Você já deve ter visto a seguinte situação: quando o árbitro de futebol chama os dois capitães para o meio do gramado e decide o lado do campo em um "cara ou coroa". Pois é, a expressão é utilizada, na maioria das vezes, para a escolha de alguma coisa que tenha duas possibilidades (ou isso ou aquilo). Ou seja, existe a probabilidade de um dos times perder a posse da bola para iniciar o jogo. Você acabou de usar o termo cujo conceito começou a ser usado no século XVI para modelar incertezas.

Curiosidade

Cara ou coroa já era! Árbitros personalizam moedas e dão brinde aos atletas…

Confira aqui

Probabilidade é uma medida ou fator potencial de algo acontecer entre todas as possíveis opções. Essa é uma definição simples, mas bastante rica porque envolve dois outros conceitos que precisam também ser modelados: quando um evento ocorre e todas as opções possíveis de eventos.

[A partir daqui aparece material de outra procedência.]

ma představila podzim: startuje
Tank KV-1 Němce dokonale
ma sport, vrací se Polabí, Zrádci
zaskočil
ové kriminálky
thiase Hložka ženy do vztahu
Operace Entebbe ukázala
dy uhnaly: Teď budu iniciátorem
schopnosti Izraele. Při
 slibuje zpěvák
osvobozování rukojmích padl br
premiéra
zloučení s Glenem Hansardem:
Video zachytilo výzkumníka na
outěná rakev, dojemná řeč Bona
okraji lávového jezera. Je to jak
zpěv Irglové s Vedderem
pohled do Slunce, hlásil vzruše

Voltando à situação da moeda, quero, por exemplo, saber qual a probabilidade de tirar “cara” ao lançá-la para o alto. Como a moeda possui 2 lados, ao lançá-la haverá um total de 2 possíveis resultados (todas as opções possíveis de eventos). Assim, a probabilidade, representada pela letra P, de “cara” ocorrer é de:

$$ P = \frac{evento \space específico}{todas \space opções \space de \space eventos \space possíveis} = \frac{1}{2} = 0.5 $$

A probabilidade de sair “cara” é, portanto, de 0.5. Como o número de eventos específicos será sempre menor ou igual ao número de todos os eventos possíveis, o valor de uma probabilidade estará sempre entre 0 e 1. Para simplificar a representação, usa-se então um valor em percentual, ou seja, um valor que dividido por 100 resulta no valor da probabilidade. No caso da moeda, a probabilidade é de 50%. Ótimo! Você já sabe modelar incertezas! Basta definir, para cada evento específico, um valor entre 0 e 1, que define a probabilidade de o evento ocorrer dentre todas as possibilidades possíveis.

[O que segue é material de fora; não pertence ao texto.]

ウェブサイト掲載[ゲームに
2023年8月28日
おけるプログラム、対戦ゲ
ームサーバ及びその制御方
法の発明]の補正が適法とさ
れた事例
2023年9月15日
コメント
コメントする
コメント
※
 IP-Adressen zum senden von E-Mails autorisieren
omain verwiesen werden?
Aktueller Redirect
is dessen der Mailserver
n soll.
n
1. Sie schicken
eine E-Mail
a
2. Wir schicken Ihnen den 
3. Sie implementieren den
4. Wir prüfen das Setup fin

Mas existem algumas restrições. Não se pode simplesmente dar qualquer valor entre 0 e 1 a todas as possibilidades. Não é possível que um dos lados de uma moeda tenha 90% de chance de sair após seu lançamento. Haveria algo incoerente aí. A soma das probabilidades de todos os eventos possíveis deve ser 1 (ou 100%).

Bom… mas onde esses conceitos entram no jogo?

Primeiro, comece ensinando o jogador a dar chutes (no sentido literal).

Depois, ensine-o a escolher em qual canto da trave ele chutará. Em seguida, para promover as incertezas das quais você viu aqui, defina as probabilidades para onde ele chutará.

Havendo chutes em direção à trave, você precisará de um goleiro para defender o gol. Da mesma forma, o goleiro pode escolher aleatoriamente um lado para pular no momento do chute, ou seja, ter uma probabilidade de pulo para cada um dos lados. Mas será que ele não pode aprender para onde o jogador vai chutar? Se o jogador tiver uma tendência (ou maior probabilidade) para chutar no lado direito, será que o goleiro não pode se adaptar a isso? Você verá como fazê-lo se adaptar, aprendendo as tendências em função dos eventos que ocorrem.

Por fim, você irá usar o conceito de Probabilidade visto anteriormente para também modelar os erros nos chutes. Sim, claro. A bola nem sempre vai na direção que o jogador quer. Aliás, não me atrevo a desafiar nenhum jogador ou time para não ferir (possivelmente) sua honra de torcedor, mas tem jogador que raramente faz com que a bola vá onde ele quer.

Mas e se você quer gerar um erro no chute, ele será de quanto? Outro ponto, o jogador vai chutar a bola lá nas arquibancadas ou ela vai sair “tirando a tinta” do travessão? Assim, você precisa também de uma forma para modelar valores contínuos, que não sejam simplesmente “à direita” ou “à esquerda”. Para isso, faz-se necessário ter noção sobre curvas de distribuição e como usá-las para definir o erro dos chutes.